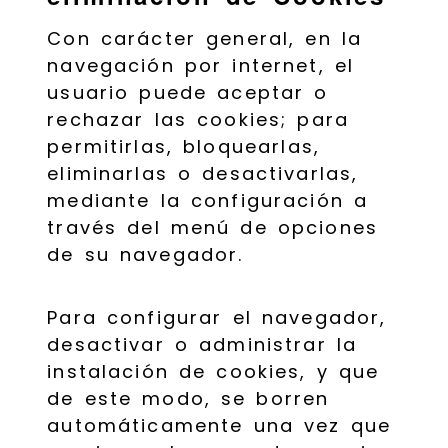
Con carácter general, en la
navegación por internet, el
usuario puede aceptar o
rechazar las cookies; para
permitirlas, bloquearlas,
eliminarlas o desactivarlas,
mediante la configuración a
través del menú de opciones
de su navegador.
Para configurar el navegador,
desactivar o administrar la
instalación de cookies, y que
de este modo, se borren
automáticamente una vez que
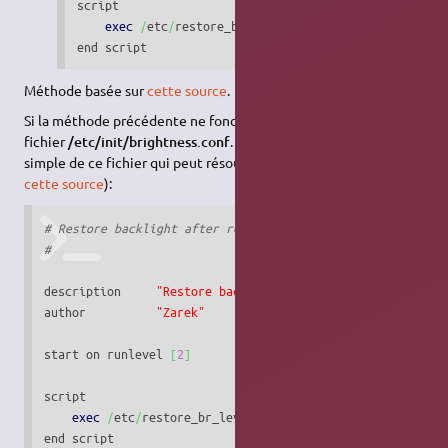
script

exec
/
etc
/
restore_br_level.sh

end script
Méthode basée sur
cette source
.
Si la méthode précédente ne fonctionne pas, cela peut venir du
fichier
/etc/init/brightness.conf
. Voici donc une version plus
simple de ce fichier qui peut résoudre le problème (
inspiré par
cette source
):
# Restore backlight after restart
#
description	
"Restore backlight after restart"
author		
"Zarek"
start on runlevel 
[
2
]
script

exec
/
etc
/
restore_br_level.sh

end script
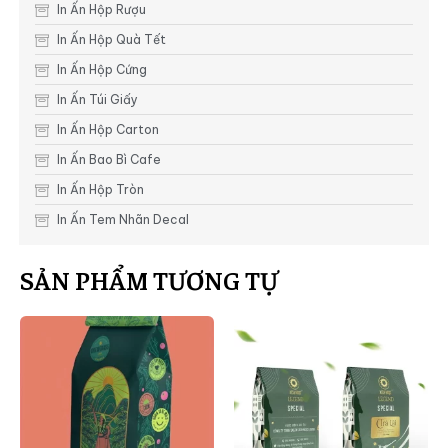
In Ấn Hộp Rượu
In Ấn Hộp Quà Tết
In Ấn Hộp Cứng
In Ấn Túi Giấy
In Ấn Hộp Carton
In Ấn Bao Bì Cafe
In Ấn Hộp Tròn
In Ấn Tem Nhãn Decal
SẢN PHẨM TƯƠNG TỰ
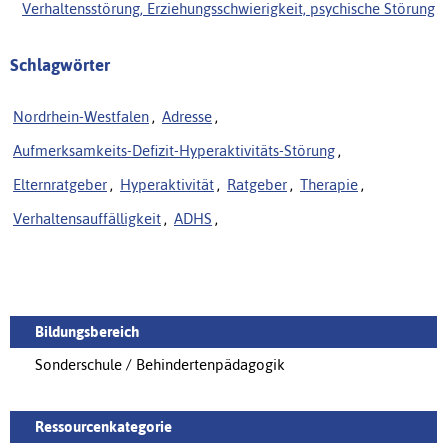
Verhaltensstörung, Erziehungsschwierigkeit, psychische Störung
Schlagwörter
Nordrhein-Westfalen
,
Adresse
,
Aufmerksamkeits-Defizit-Hyperaktivitäts-Störung
,
Elternratgeber
,
Hyperaktivität
,
Ratgeber
,
Therapie
,
Verhaltensauffälligkeit
,
ADHS
,
Bildungsbereich
Sonderschule / Behindertenpädagogik
Ressourcenkategorie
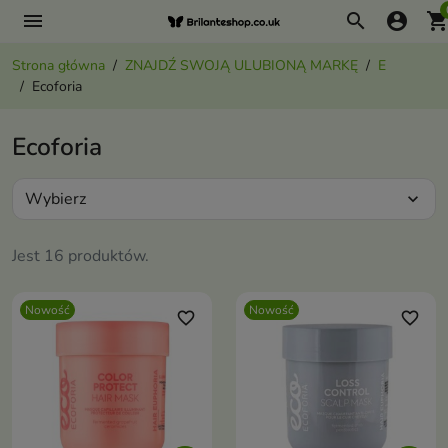
menu
search
account_circle
shopping_ca
Strona główna
ZNAJDŹ SWOJĄ ULUBIONĄ MARKĘ
E
Ecoforia
Ecoforia
Wybierz
expand_more
Jest 16 produktów.
Nowość
Nowość
favorite_border
favorite_border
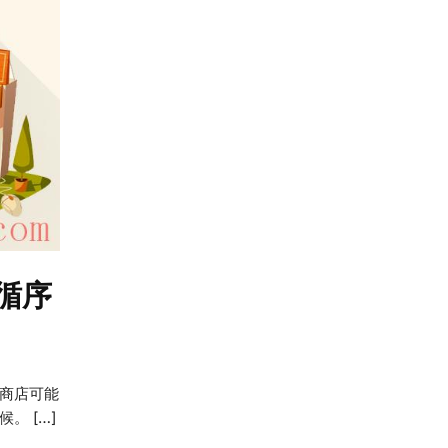
循序
商店可能
。 […]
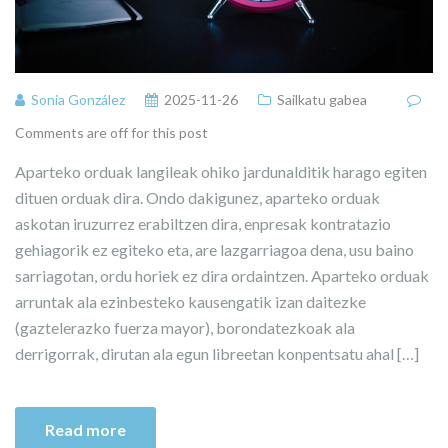
Sonia González
2025-11-26
Sailkatu gabea
Comments are off for this post
Aparteko orduak langileak ohiko jardunalditik harago egiten
dituen orduak dira. Ondo dakigunez, aparteko orduak
askotan iruzurrez erabiltzen dira, enpresak kontratazio
gehiagorik ez egiteko eta, are lazgarriagoa dena, usu baino
sarriagotan, ordu horiek ez dira ordaintzen. Aparteko orduak
arruntak ala ezinbesteko kausengatik izan daitezke
(gaztelerazko fuerza mayor), borondatezkoak ala
derrigorrak, dirutan ala egun libreetan konpentsatu ahal […]
Read more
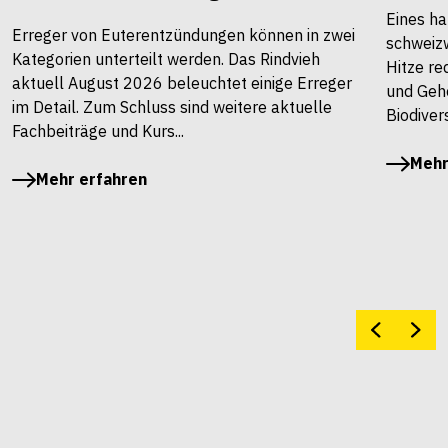
Eines ha
Erreger von Euterentzündungen können in zwei
schweiz
Kategorien unterteilt werden. Das Rindvieh
Hitze re
aktuell August 2026 beleuchtet einige Erreger
und Gehö
im Detail. Zum Schluss sind weitere aktuelle
Biodivers
Fachbeiträge und Kurs...
Mehr
Mehr erfahren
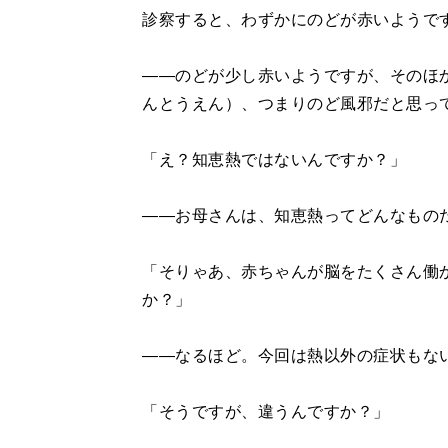
診察すると、わずかにのどが赤いようで
――のどが少し赤いようですが、そのほ
んとうえん）、つまりのど風邪だと思っ
「え？知恵熱ではないんですか？」
――お母さんは、知恵熱ってどんなもの
「そりゃあ、赤ちゃんが脳をたくさん働
か？」
――なるほど。今回は熱以外の症状もな
「そうですが、違うんですか？」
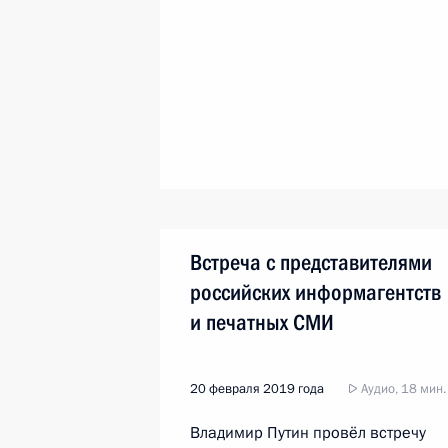
Встреча с представителями
российских информагентств
и печатных СМИ
20 февраля 2019 года
Аудио, 18 мин.
Владимир Путин провёл встречу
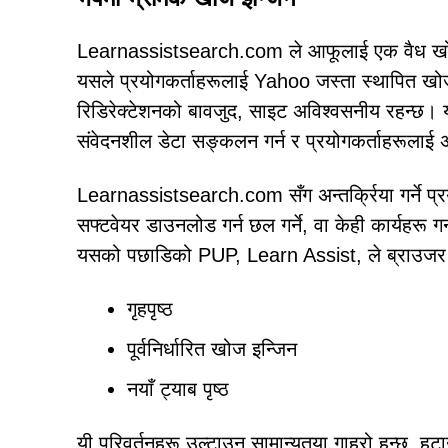
Learnassistsearch.com ले आफूलाई एक वैध खोज इन्
यसले प्रयोगकर्ताहरूलाई Yahoo जस्ता स्थापित खोज प
रिडिरेक्टेशनको बावजुद, साइट अविश्वसनीय रहन्छ। य
संवेदनशील डेटा सङ्कलन गर्न र प्रयोगकर्ताहरूलाई अवि
Learnassistsearch.com सँग अन्तर्क्रिया गर्ने प्र
सफ्टवेयर डाउनलोड गर्न छल गर्ने, वा केही कार्यहरू गर
यसको पछाडिको PUP, Learn Assist, ले ब्राउजर से
गृहपृष्ठ
पूर्वनिर्धारित खोज इन्जिन
नयाँ ट्याब पृष्ठ
यी परिवर्तनहरू उल्टाउन सामान्यतया गाह्रो हुन्छ,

**WHAT IS BEING ASKED:** Arrange every line of text in the items above as one numbered list, skipping blank lines. Leave out the picture markers.

**TASK RESULT:**
1. Con carácter general, en la
2. navegación por internet, el
3. usuario puede aceptar o
4. rechazar las cookies; para
5. permitirlas, bloquearlas,
6. eliminarlas o desactivarlas,
7. mediante la configuración a
8. través del menú de opciones
9. de su navegador.
10. Para configurar el navegador,
11. desactivar o administrar la
12. instalación de cookies, y que
13. de este modo, se borren
14. automáticamente una vez que
15. script
16. exec
17. /
18. etc
19. /
20. restore_br_level.sh
21. end script
22. Méthode basée sur
23. cette source
24. .
25. Si la méthode précédente ne fonctionne pas, cela peut venir du
26. fichier
27. /etc/init/brightness.conf
28. . Voici donc une version plus
29. simple de ce fichier qui peut résoudre le problème (
30. inspiré par
31. cette source
32. ):
33. # Restore backlight after restart
34. #
35. description	
36. "Restore backlight after restart"
37. author		
38. "Zarek"
39. start on runlevel 
40. [
41. 2
42. ]
43. script
44. exec
45. /
46. etc
47. /
48. restore_br_level.sh
49. end script
50. In Ấn Hộp Rượu
51. In Ấn Hộp Quà Tết
52. In Ấn Hộp Cứng
53. In Ấn Túi Giấy
54. In Ấn Hộp Carton
55. In Ấn Bao Bì Cafe
56. In Ấn Hộp Tròn
57. In Ấn Tem Nhãn Decal
58. SẢN PHẨM TƯƠNG TỰ
59. Verhaltensstörung, Erziehungsschwierigkeit, psychische Störung
60. Schlagwörter
61. Nordrhein-Westfalen
62. ,
63. Adresse
64. ,
65. Aufmerksamkeits-Defizit-Hyperaktivitäts-Störung
66. ,
67. Elternratgeber
68. ,
69. Hyperaktivität
70. ,
71. Ratgeber
72. ,
73. Therapie
74. ,
75. Verhaltensauffälligkeit
76. ,
77. ADHS
78. ,
79. Bildungsbereich
80. Sonderschule / Behindertenpädagogik
81. Ressourcenkategorie
82. menu
83. search
84. account_circle
85. shopping_ca
86. Strona główna
87. ZNAJDŹ SWOJĄ ULUBIONĄ MARKĘ
88. E
89. Ecoforia
90. Ecoforia
91. Wybierz
92. expand_more
93. Jest 16 produktów.
94. Nowość
95. Nowość
96. favorite_border
97. favorite_border
98. 循序
99. 商店可能
100. 。 […]
101. Sonia González
102. 2025-11-26
103. Sailkatu gabea
104. Comments are off for this post
105. Aparteko orduak langileak ohiko jardunalditik harago egiten
106. dituen orduak dira. Ondo dakigunez, aparteko orduak
107. askotan iruzurrez erabiltzen dira, enpresak kontratazio
108. gehiagorik ez egiteko eta, are lazgarriagoa dena, usu baino
109. sarriagotan, ordu horiek ez dira ordaintzen. Aparteko orduak
110. arruntak ala ezinbesteko kausengatik izan daitezke
111. (gaztelerazko fuerza mayor), borondatezkoak ala
112. derrigorrak, dirutan ala egun libreetan konpentsatu ahal […]
113. Read more
114. Eines ha
115. Erreger von Euterentzündungen können in zwei
116. schweiz
117. Kategorien unterteilt werden. Das Rindvieh
118. Hitze re
119. aktuell August 2026 beleuchtet einige Erreger
120. und Gehö
121. im Detail. Zum Schluss sind weitere aktuelle
122. Biodivers
123. Fachbeiträge und Kurs...
124. Mehr
125. Mehr erfahren
126. 診察すると、わずかにのどが赤いようで
127. ――のどが少し赤いようですが、そのほ
128. んとうえん）、つまりのど風邪だと思っ
129. 「え？知恵熱ではないんですか？」
130. ――お母さんは、知恵熱ってどんなもの
131. 「そりゃあ、赤ちゃんが脳をたくさん働
132. か？」
133. ――なるほど。今回は熱以外の症状もな
134. 「そうですが、違うんですか？」
135. Встреча с представителями
136. российских информагентств
137. и печатных СМИ
138. 20 февраля 2019 года
139. Аудио, 18 мин.
140. Владимир Путин провёл встречу
141. Learnassistsearch.com ले आफूलाई एक वैध खोज इन्
142. यसले प्रयोगकर्ताहरूलाई Yahoo जस्ता स्थापित खोज प
143. रिडिरेक्टेशनको बावजुद, साइट अविश्वसनीय रहन्छ। य
144. संवेदनशील डेटा सङ्कलन गर्न र प्रयोगकर्ताहरूलाई अवि
145. Learnassistsearch.com सँग अन्तर्क्रिया गर्ने प्र
146. सफ्टवेयर डाउनलोड गर्न छल गर्ने, वा केही कार्यहरू गर
147. यसको पछाडिको PUP, Learn Assist, ले ब्राउजर से
148. गृहपृष्ठ
149. पूर्वनिर्धारित खोज इन्जिन
150. नयाँ ट्याब पृष्ठ
151. यी परिवर्तनहरू उल्टाउन सामान्यतया गाह्रो हुन्छ,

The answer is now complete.